C'était au tour de Watson d'être embarrassé.
-Et donc, ce carnet ? Demanda t-il pour changer de sujet.
-Pire que du Bram Stocker ! Répondit Holmes, retrouvant immédiatement sa veine mi-cynique mi-humoristique. Et des plus inquiétants. Si on en croit ces données, la maladie du vampire serait apparu au Moyen-Âge en Transylvanie. D'abord adulés, puis craint et pourchassés, les vampires se sont fondus dans l'ombre, pour créer de redoutables organisations, propres à chaque pays. Toujours d'après Van Helsing, ils ont développé à l'image de la nôtre une véritable et complexe politique entre les différents clans et pays, chacun ayant son souverain, sa cour, ses ministres, ses opposants etc.
-Mais si tout cela est vrai, comment ce fait-il que nous n'en ayons pas entendu parler ?
-Peut-être l'avons-nous fait, Watson. Peut-être l'organisation que je devinais derrière Moriarty n'avait pas la nature que je lui attribuais...
-Vous voulez dire que Moriarty était un vampire avant que vous ne le poussiez dans ses abominables chutes ? Mais pourquoi se faire passer pour mort, alors ?

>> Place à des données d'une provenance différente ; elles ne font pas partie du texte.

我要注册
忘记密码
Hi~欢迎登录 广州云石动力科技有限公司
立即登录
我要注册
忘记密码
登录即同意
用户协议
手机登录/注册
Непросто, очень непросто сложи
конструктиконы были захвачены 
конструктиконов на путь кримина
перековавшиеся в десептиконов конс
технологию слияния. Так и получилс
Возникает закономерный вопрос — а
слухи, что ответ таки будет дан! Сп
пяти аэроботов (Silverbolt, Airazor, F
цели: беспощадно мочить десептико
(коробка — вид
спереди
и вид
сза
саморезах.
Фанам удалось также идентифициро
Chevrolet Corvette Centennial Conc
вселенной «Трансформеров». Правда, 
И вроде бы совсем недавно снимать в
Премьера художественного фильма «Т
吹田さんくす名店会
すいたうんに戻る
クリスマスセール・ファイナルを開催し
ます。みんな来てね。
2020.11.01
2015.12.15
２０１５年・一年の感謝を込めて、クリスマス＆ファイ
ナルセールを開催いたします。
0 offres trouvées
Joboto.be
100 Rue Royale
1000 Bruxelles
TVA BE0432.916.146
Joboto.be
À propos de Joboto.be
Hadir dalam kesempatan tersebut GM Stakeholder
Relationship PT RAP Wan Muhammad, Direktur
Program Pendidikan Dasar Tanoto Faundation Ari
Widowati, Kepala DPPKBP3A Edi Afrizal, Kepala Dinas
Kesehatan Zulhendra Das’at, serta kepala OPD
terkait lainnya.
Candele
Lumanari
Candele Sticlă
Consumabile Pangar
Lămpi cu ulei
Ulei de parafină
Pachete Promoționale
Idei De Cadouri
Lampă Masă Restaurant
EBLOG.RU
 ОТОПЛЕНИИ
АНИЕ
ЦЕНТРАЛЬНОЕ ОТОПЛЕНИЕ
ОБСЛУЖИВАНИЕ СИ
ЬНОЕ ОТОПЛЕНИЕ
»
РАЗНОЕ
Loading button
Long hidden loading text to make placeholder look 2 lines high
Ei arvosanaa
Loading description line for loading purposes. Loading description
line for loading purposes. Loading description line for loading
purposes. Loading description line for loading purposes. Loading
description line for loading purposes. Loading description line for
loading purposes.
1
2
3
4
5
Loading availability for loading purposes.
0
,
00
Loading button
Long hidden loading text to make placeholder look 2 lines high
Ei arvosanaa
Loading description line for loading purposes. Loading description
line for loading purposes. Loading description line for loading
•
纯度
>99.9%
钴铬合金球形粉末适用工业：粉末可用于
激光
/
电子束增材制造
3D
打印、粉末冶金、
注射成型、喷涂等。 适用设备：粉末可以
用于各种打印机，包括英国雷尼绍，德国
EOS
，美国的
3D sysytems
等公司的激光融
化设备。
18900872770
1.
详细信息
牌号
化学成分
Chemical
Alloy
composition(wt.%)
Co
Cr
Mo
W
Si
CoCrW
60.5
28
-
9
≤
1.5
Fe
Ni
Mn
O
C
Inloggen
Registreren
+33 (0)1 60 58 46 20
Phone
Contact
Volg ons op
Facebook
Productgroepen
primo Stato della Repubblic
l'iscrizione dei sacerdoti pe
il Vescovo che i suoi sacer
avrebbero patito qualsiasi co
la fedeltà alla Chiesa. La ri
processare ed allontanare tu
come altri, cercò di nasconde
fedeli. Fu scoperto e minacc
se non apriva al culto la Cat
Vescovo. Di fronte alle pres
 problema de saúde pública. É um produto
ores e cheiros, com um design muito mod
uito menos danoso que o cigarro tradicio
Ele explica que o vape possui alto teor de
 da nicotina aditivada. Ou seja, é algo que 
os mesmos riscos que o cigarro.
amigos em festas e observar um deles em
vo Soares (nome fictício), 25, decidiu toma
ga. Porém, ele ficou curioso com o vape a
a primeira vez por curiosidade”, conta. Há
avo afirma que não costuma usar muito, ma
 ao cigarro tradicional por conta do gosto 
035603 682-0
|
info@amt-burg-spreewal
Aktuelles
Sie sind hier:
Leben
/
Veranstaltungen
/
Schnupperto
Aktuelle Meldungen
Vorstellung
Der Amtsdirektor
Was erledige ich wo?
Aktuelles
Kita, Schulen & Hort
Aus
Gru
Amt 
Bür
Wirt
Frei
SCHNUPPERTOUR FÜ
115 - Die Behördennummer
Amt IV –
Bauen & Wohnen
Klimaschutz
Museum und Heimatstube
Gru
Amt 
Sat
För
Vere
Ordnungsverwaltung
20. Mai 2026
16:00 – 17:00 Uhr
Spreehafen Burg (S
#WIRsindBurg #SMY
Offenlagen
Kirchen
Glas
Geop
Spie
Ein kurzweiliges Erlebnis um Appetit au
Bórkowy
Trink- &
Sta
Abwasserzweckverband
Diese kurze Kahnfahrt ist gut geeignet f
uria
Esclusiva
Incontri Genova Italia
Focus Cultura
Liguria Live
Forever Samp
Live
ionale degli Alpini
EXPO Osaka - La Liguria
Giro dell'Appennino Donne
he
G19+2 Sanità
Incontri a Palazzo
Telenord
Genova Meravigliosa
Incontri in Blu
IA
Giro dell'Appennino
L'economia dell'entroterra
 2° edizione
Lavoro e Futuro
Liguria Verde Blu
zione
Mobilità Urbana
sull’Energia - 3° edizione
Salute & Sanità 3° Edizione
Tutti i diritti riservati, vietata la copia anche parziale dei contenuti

-Pour m'éloigner, Watson. Alors que je chassais le colonel Moran en France, il avait le champ libre à Londres...
-En France, mais je croyais...
-Le Tibet, Watson ? La Perse ?
Le docteur affecta une moue vexée.
-Ça m'apprendra à vous croire sur parole, grommela t-il.
À cet instant, on frappa à la porte. Madame Hudson entrouvrit le battant pour laisser passer l'inspecteur Lestrade.
Le policier avait un air catastrophé plaqué au visage.
-Inspecteur Lestrade, grinça Holmes, que nous vaut ce plaisir ? Je suis malheureusement sur une affaire des plus prenantes en ce moment, et je n'ai pas de temps à consacrer dans l'immédiat pour vos chats perdus...
L'homme jeta au docteur un regard implorant.
-Asseyez-vous, lui lança ce dernier en faisant fis des éclairs lancés par le regard de son ami, et dites-nous ce qui vous tracasse.
-C'est... C'est... bafouilla l'inspecteur en s'agitant sur son fauteuil. Oh, monsieur Holmes, c'est horrible ! Certains disent que Jack l'Éventreur est devenu fou, et... et...
Holmes sembla soudain s'intéresser au problème.
-Inspecteur, ne développez pas la mauvaise habitude que multiplie le docteur Watson dans ses récits et commencez votre histoire du début, voulez-vous ? Que s'est-il passé, quand, et où ?
-C'était... heu... ce matin, vers une ou deux heures. L'agent Craptree finissait sa ronde, sur les quais, et il a été interpellé par une odeur de charogne, qui venait d'un entrepôt désaffecté... alors il est entré et il a vu...
Le teint de l'inspecteur devint si blanc que le docteur craignit qu'il ne s'évanouisse.
-Des... corps. Entassés. Au moins une trentaine. Tous égorgés. Je sais que vous ne vous occupez pas de l'affaire de Jack l'Éventreur, mais j'ai tout de suite couru ici...
-Et vous avez bien fait ! Répondit Holmes en se débarrassant de sa robe de chambre. Watson, habillez-vous, nous partons sur l'heure ! Dites-moi, inspecteur, demanda t-il soudain d'une voix étrangement basse en s'arrêtant sur le seuil de sa porte, les corps ont-ils été vidés de leur sang ?
-Comment savez-vous que...
Watson croisa le regard de Holmes, persuadé que l'horreur qu'il y lisait se reflétait aussi dans le sien.